Servir pour diriger

Ce n’est pas par de grandes phrases que l’on montre sa capacité à diriger, mais par son exemple. Le « servant leadership », qui a pu paraître révolutionnaire dans les années 1970 et qui revient à la mode, est en réalité une pratique ancestrale.

Être chef, c’est se mettre au service de l’intérêt collectif, c’est choisir de servir et non de se servir. Les voies pour parvenir à cette conception du leadership sont diverses. Certains passent par la méditation, d’autres par la communication non violente. Toutes empruntent le chemin de la relation, à soi et à l’autre et de la justice. La finalité repose sur une idée simple : savoir diriger, c’est d’abord savoir servir.

 

Donner pour recevoir

 

La féodalité reposait sur le principe d’un chevalier armé pour défendre la veuve et l’orphelin. Ce n’est que la détérioration des liens entre seigneurs et vassaux (l’homme-lige était lié à son suzerain par un serment qui les engageait tous deux) qui a pu donner lieu à des abus de pouvoir. De la même manière, le dirigeant d’une entreprise méconnaît son rôle et sa fonction s’il croit que les salariés sont à son service. C’est lui qui est à leur service, pour créer les conditions favorables à la mission de l’organisation, dans une recherche de prospérité et de juste répartition des richesses.
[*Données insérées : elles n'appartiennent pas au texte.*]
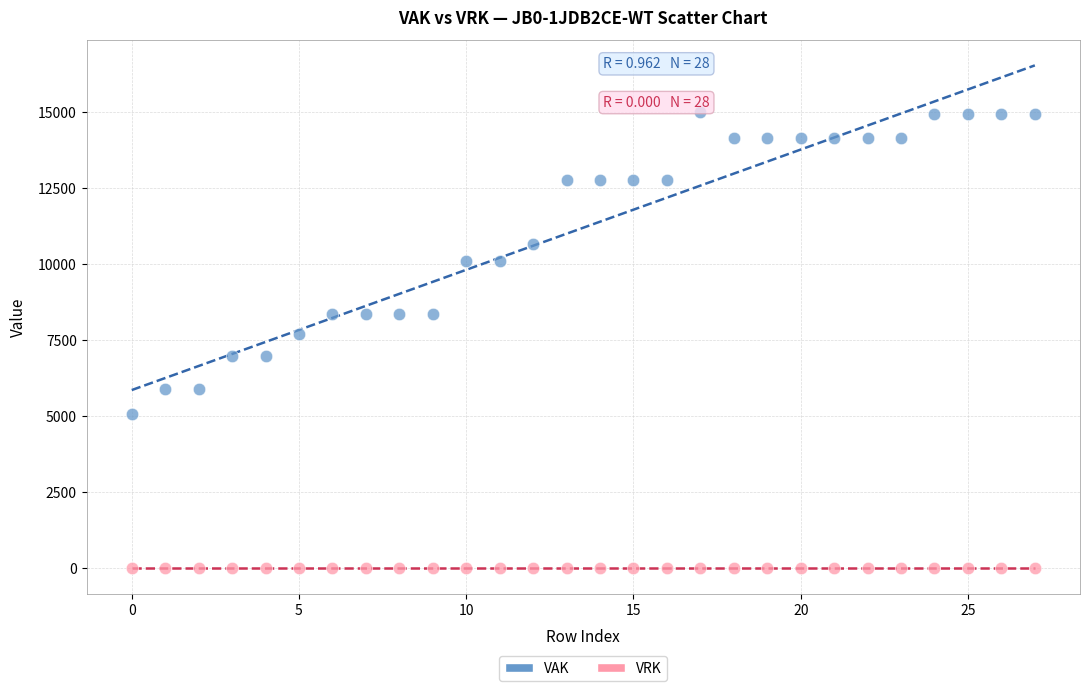

Which series contains the highest Y value?

VAK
Dans de nombreuses cultures ancestrales était pratiqué ce que Marcel Mauss a désigné sous le nom de potlatch. Cette pratique persiste dans certaines communautés. Elle consiste à faire des dons qui imposent un contre-don, celui dont le don a le plus de valeur étant généralement reconnu comme le plus puissant – comme le chef.

Il en est un peu de même avec le concept de « servant leadership » : le chef est celui qui se met au service de son organisation et qui donne plus qu’il n’attend de recevoir. Cela permet en outre de désamorcer bien des situations conflictuelles et de maintenir l’engagement des équipes.

 

Un leader est suivi pour sa posture, son exemplarité et sa capacité à accompagner et faire grandir

 

Quitter le management par la contrainte

 

Dans cette optique, on quitte le management par la contrainte, qui n’est jamais productif sur le long terme. En donnant de l’attention aux personnes avec qui l’on travaille, en demeurant bienveillant tout en ayant la juste exigence, on les incite à travailler de manière plus honnête et plus engagée qu’en les y forçant.

Un leader est suivi pour sa posture, son exemplarité et sa capacité à accompagner et faire grandir. C’est dans cette optique que l’Américain Robert K. Greenleaf a développé la notion de « servant leadership » ou leadership par le service. Le rôle du chef est alors d’écouter, de servir et de faire progresser ses collaborateurs vers l’atteinte de l’objectif commun. Nous sommes là bien loin de l’image de garde-chiourme que certains peuvent encore avoir, et nous retrouvons l’idée originelle du chef.

 

Les mots-clés, quelle que soit la pratique par laquelle nous y arrivons, sont l’attention à soi-même, à l’autre et au monde

 

Méditation et communication non-violente

 

Pour parvenir à cela, certains leaders passent par la méditation. C’est le cas d’Antoine Raymond, PDG d’une entreprise de 7 200 salariés (ARaymond) et cofondateur de la chaire Paix économique et mindfulness à Grenoble Ecole de management. Dans une tribune qu’il a publiée dans le Monde*, il explique en quoi la méditation lui a permis de mettre en application le « servant leadership » en interne, ainsi que les principes de la communication non violente.

Près de 700 cadres ont été formés à ces notions dans son entreprise, ce qui n’oblige personne à le mettre en pratique. Il estime toutefois que cela a permis de mettre en place des relations professionnelles beaucoup plus apaisées.

Les mots-clés, quelle que soit la pratique par laquelle nous y arrivons, sont l’attention à soi, à l’autre et au monde, le respect de l’altérité, donc de la différence de capacités et finalement l’amélioration des relations sociales et collaboratives.

Nous avons beaucoup à gagner à nous mettre, ensemble, au service de la cause commune.